Over the years this is nothing new. People have occasionally gone rogue on their last day and decided to lob a grenade at the boss on the way out the door. While this may or may not be career suicide, it is at least the equivalent of a consultation with the broadcasting version of Doctor Kevorkian. But the result is that other  managers see this, and in the back of their minds think, "This could happen to me." (Of course, if you guys weren't such big meanies you wouldn't have to worry.)

Anyway, the result is that anchors who give notice may be suddenly pulled off the air and turned into reporters for two weeks. Reporters may never see the live truck again. Or you may be unceremoniously shown the door as your two-week notice turns into a two minute notice.

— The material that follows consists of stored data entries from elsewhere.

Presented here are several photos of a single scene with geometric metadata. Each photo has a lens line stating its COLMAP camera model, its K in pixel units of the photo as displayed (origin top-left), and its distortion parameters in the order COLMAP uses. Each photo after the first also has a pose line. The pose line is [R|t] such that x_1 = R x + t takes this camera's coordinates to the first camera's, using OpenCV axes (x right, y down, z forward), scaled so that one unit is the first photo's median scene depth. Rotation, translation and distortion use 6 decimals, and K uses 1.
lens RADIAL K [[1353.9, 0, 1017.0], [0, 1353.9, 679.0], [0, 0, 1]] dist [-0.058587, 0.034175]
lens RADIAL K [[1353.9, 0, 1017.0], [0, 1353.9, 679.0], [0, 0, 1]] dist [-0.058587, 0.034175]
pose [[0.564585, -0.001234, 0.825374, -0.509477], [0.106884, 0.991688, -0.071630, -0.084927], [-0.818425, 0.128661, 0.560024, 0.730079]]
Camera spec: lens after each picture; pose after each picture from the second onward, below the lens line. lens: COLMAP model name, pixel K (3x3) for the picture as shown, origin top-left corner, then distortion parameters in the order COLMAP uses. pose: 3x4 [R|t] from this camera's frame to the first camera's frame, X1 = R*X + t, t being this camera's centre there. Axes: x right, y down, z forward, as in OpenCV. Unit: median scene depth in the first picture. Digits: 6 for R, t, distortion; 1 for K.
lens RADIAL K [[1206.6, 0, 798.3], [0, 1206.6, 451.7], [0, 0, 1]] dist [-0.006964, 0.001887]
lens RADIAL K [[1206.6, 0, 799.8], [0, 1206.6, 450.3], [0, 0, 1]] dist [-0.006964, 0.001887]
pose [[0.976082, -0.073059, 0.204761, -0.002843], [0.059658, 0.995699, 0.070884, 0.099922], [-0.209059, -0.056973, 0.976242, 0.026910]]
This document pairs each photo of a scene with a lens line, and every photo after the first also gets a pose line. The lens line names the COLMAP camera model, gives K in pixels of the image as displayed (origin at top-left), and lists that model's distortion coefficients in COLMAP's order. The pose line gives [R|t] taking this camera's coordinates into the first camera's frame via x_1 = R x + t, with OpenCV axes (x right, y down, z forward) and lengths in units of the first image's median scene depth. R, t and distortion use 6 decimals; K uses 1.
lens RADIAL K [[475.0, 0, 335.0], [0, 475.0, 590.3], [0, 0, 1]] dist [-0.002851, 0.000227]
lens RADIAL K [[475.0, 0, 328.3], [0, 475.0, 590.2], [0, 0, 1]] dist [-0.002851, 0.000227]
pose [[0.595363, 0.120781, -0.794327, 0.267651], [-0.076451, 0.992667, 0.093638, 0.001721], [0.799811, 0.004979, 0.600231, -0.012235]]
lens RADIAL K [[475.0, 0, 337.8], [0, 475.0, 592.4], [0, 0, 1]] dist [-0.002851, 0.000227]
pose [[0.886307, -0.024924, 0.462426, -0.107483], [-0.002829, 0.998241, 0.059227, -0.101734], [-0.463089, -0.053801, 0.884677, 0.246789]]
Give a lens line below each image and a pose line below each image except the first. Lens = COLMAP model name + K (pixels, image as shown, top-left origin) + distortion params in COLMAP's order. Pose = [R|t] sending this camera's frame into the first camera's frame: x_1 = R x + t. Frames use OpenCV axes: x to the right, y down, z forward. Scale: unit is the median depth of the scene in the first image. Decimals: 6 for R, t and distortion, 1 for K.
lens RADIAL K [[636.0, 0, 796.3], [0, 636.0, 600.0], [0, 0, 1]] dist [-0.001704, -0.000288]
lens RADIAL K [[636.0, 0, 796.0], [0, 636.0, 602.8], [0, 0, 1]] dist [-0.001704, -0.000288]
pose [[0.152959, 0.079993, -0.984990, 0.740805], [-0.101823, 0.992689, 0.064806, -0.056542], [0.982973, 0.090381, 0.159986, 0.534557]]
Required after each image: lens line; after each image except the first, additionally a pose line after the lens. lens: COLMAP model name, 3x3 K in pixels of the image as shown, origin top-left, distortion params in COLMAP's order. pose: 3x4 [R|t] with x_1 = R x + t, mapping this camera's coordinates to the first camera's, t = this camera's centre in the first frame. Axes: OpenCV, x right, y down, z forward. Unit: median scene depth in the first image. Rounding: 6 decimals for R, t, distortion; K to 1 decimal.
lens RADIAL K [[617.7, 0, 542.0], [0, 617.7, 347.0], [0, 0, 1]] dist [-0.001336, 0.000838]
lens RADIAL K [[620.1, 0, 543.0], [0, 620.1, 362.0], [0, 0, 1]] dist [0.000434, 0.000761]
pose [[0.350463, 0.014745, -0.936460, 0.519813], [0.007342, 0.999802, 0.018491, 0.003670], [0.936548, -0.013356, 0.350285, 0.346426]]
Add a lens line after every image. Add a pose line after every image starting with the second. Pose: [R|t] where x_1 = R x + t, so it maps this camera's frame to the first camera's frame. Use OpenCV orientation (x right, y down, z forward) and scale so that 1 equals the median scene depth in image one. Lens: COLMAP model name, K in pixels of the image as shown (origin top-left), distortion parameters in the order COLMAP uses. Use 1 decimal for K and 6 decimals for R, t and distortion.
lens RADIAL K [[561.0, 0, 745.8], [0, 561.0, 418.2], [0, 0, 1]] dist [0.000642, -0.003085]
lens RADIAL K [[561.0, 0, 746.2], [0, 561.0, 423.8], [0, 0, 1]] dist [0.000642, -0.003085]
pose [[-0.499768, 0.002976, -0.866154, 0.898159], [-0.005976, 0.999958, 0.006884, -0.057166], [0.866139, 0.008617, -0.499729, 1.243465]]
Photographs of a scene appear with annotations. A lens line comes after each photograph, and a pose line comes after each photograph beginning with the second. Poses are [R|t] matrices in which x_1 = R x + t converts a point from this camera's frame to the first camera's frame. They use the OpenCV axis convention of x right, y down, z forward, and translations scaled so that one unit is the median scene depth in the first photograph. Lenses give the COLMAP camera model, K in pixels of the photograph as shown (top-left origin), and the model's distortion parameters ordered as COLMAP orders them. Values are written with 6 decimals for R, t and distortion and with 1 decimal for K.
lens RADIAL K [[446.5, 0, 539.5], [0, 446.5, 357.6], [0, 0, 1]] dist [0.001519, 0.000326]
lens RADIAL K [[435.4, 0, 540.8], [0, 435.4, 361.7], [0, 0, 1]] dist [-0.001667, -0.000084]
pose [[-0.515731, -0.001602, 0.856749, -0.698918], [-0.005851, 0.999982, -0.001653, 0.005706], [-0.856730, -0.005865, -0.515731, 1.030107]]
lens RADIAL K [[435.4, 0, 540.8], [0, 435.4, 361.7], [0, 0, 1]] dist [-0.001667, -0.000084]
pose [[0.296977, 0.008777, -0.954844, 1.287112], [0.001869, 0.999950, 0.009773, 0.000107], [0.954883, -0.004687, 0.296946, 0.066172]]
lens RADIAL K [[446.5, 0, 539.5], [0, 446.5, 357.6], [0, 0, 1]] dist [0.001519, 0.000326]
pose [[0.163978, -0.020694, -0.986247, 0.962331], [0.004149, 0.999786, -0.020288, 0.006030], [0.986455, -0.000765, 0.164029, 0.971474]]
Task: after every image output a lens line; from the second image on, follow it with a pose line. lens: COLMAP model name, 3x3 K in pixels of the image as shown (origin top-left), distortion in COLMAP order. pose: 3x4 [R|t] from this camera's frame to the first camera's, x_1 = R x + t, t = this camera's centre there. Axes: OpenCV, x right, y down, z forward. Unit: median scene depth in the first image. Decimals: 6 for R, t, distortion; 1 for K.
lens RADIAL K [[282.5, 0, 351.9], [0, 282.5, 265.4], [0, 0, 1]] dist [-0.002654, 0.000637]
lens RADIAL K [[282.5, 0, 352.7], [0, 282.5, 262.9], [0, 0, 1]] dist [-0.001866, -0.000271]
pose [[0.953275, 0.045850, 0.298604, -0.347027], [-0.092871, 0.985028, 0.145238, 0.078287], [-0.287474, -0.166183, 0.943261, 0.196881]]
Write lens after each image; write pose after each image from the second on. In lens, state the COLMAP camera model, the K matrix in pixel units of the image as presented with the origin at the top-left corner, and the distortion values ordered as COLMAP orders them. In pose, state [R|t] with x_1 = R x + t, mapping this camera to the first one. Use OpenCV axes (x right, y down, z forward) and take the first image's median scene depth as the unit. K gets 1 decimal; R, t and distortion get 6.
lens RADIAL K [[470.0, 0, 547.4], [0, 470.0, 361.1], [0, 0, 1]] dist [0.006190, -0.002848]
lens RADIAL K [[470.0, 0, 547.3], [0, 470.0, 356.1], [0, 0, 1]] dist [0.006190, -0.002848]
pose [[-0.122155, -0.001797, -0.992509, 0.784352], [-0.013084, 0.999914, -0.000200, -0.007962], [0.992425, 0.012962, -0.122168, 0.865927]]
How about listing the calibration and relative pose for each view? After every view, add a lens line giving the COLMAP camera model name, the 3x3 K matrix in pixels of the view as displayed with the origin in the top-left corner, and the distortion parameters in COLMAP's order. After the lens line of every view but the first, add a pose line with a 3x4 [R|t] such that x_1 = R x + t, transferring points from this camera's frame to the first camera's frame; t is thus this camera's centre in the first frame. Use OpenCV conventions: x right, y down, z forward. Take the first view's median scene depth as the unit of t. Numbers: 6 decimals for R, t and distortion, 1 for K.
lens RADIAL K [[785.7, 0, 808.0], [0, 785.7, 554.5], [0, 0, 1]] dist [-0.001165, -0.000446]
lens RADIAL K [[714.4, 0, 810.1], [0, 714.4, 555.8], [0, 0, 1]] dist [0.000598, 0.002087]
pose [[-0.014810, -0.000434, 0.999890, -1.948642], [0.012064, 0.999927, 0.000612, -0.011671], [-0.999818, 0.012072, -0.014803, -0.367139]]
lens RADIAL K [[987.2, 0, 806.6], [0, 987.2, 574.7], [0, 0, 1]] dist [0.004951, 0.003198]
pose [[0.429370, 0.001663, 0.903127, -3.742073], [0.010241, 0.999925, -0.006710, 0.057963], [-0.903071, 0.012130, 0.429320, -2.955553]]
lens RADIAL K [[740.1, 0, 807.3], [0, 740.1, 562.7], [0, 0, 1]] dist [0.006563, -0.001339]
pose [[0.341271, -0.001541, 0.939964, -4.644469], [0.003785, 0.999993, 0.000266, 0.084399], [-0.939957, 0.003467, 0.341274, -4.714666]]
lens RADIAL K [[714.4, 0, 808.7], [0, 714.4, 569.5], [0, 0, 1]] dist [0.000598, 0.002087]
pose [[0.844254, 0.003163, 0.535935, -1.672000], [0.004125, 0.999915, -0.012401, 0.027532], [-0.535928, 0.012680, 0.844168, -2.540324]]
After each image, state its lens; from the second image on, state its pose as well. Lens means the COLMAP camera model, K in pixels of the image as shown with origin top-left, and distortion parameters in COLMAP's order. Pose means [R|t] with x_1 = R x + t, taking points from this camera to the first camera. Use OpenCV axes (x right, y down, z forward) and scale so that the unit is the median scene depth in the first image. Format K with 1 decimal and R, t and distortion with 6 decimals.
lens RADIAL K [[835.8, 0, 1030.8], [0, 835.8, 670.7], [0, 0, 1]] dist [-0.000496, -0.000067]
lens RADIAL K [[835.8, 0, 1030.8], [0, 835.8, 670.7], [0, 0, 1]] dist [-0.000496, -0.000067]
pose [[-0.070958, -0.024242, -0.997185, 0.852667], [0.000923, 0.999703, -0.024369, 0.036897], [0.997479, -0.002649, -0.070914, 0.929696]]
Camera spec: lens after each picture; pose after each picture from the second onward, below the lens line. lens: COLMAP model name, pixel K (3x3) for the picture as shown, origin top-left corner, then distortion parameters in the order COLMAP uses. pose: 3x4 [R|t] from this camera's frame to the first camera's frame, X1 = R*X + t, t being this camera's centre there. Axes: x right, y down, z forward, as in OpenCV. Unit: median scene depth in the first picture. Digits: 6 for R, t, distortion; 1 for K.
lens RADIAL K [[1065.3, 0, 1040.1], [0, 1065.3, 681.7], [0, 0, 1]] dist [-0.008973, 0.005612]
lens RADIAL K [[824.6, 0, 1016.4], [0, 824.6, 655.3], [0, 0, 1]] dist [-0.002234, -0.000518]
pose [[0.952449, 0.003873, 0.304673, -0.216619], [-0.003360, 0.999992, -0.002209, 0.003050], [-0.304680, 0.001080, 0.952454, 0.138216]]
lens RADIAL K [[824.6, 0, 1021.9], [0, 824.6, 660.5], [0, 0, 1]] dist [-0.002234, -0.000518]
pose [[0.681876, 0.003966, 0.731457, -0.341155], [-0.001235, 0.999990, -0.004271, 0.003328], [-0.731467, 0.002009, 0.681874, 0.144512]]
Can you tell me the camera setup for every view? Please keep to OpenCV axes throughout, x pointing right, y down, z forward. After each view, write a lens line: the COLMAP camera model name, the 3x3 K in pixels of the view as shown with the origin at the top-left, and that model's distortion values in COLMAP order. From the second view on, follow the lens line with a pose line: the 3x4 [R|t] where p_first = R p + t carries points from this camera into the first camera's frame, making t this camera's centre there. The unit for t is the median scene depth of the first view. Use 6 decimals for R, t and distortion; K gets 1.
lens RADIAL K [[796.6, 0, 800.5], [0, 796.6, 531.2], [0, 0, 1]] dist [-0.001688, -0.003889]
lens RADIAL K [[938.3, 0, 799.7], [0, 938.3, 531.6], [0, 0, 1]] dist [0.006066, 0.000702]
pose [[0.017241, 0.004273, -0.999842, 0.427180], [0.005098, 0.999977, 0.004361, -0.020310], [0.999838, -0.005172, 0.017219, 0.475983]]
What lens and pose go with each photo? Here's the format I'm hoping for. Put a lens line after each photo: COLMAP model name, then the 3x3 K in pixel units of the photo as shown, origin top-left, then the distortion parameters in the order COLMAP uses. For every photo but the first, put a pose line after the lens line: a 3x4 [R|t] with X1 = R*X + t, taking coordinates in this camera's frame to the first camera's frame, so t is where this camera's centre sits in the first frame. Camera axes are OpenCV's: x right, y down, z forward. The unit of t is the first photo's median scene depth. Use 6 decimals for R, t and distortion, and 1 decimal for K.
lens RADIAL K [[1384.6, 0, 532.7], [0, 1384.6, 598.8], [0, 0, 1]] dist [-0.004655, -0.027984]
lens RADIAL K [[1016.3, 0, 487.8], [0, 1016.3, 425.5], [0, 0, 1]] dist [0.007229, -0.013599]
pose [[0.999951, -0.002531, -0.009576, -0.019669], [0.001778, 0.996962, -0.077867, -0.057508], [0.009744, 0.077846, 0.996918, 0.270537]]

This has happened to me and to a lot of people I know. And it illustrates the importance of an exit strategy when you know you're heading out of town. If you think you might have two weeks to dub off all your good stories, you might find yourself in a tough situation if you can't get into the building.

So, before giving notice, just in case:

-Make dubs of anything you want to keep
-Print out or forward to yourself any emails you might need
-Make sure you have a copy of your list of contacts and phone numbers
-Take anything valuable out of your desk and bring it home

While this might sound paranoid, trust me, I get calls all the time from people who suddenly find themselves locked out with no way to get dubs of their best work. Management can get awfully spiteful when people leave, so make sure you're prepared when you do.

And if you want to go live and have the last word, remember, it might be the last word you ever say on television.